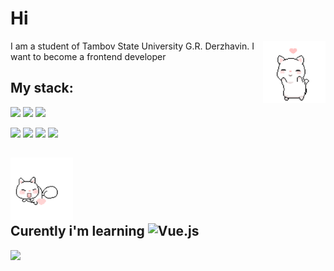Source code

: # Hi

<img src="images/lovingCat.gif" height="100" align='right'>

I am a student of Tambov State University G.R. Derzhavin. I want to become a frontend developer

## My stack:

![](https://img.shields.io/badge/html5-000000.svg?style=for-the-badge&logo=html5&logoColor=DFDFDF)
![](https://img.shields.io/badge/css3-000000.svg?style=for-the-badge&logo=css3&logoColor=DFDFDF)
![](https://img.shields.io/badge/javascript-000000.svg?style=for-the-badge&logo=javascript&logoColor=DFDFDF)


![](https://img.shields.io/badge/pug-FAFAFA.svg?style=for-the-badge&logo=pug&logoColor=black)
![](https://img.shields.io/badge/scss-FAFAFA.svg?style=for-the-badge&logo=sass&logoColor=black)
![](https://img.shields.io/badge/gulp-FAFAFA.svg?style=for-the-badge&logo=gulp&logoColor=black)
![](https://img.shields.io/badge/webpack-FAFAFA.svg?style=for-the-badge&logo=webpack&logoColor=black)

## <img src="images/cat.gif" height="100"> <br> Curently i'm learning ![Vue.js](https://img.shields.io/badge/vuejs-%2335495e.svg?style=for-the-badge&logo=vuedotjs&logoColor=%234FC08D) 



<!-- ![](https://lingtalfi.com/services/pngtext?color=00a7ff&size=15&text=Contacts) -->
<a href='https://www.codewars.com/users/Volshebnik09'>![](https://www.codewars.com/users/Volshebnik09/badges/large)</a> 

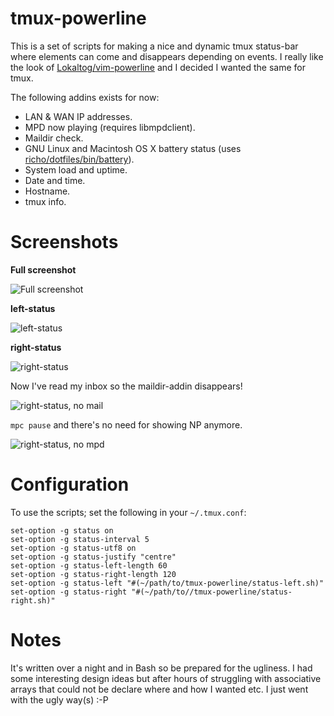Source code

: # tmux-powerline
This is a set of scripts for making a nice and dynamic tmux status-bar where elements can come and disappears depending on events. I really like the look of [Lokaltog/vim-powerline](https://github.com/Lokaltog/vim-powerline) and I decided I wanted the same for tmux.

The following addins exists for now:
* LAN & WAN IP addresses.
* MPD now playing (requires libmpdclient).
* Maildir check.
* GNU Linux and Macintosh OS X battery status (uses [richo/dotfiles/bin/battery](https://github.com/richoH/dotfiles/blob/master/bin/battery)).
* System load and uptime.
* Date and time.
* Hostname.
* tmux info.

# Screenshots
**Full screenshot**

![Full screenshot](https://github.com/erikw/tmux-powerline/raw/master/img/full.png)

**left-status**

![left-status](https://github.com/erikw/tmux-powerline/raw/master/img/left-status.png)

**right-status**

![right-status](https://github.com/erikw/tmux-powerline/raw/master/img/right-status.png)

Now I've read my inbox so the maildir-addin disappears!

![right-status, no mail](https://github.com/erikw/tmux-powerline/raw/master/img/right-status_no_mail.png)

`mpc pause` and there's no need for showing NP anymore.

![right-status, no mpd](https://github.com/erikw/tmux-powerline/raw/master/img/right-status_no_mpd.png)

# Configuration
To use the scripts; set the following in your `~/.tmux.conf`:

	set-option -g status on
	set-option -g status-interval 5
	set-option -g status-utf8 on
	set-option -g status-justify "centre"
	set-option -g status-left-length 60
	set-option -g status-right-length 120
	set-option -g status-left "#(~/path/to/tmux-powerline/status-left.sh)"
	set-option -g status-right "#(~/path/to//tmux-powerline/status-right.sh)"

# Notes
It's written over a night and in Bash so be prepared for the ugliness. I had some interesting design ideas but after hours of struggling with associative arrays that could not be declare where and how I wanted etc. I just went with the ugly way(s) :-P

How to complete this task: Only lines containing the string "images" are needed. Pull each of them out of the records above.

Task output:
<img src="images/lovingCat.gif" height="100" align='right'>
## <img src="images/cat.gif" height="100"> <br> Curently i'm learning ![Vue.js](https://img.shields.io/badge/vuejs-%2335495e.svg?style=for-the-badge&logo=vuedotjs&logoColor=%234FC08D) 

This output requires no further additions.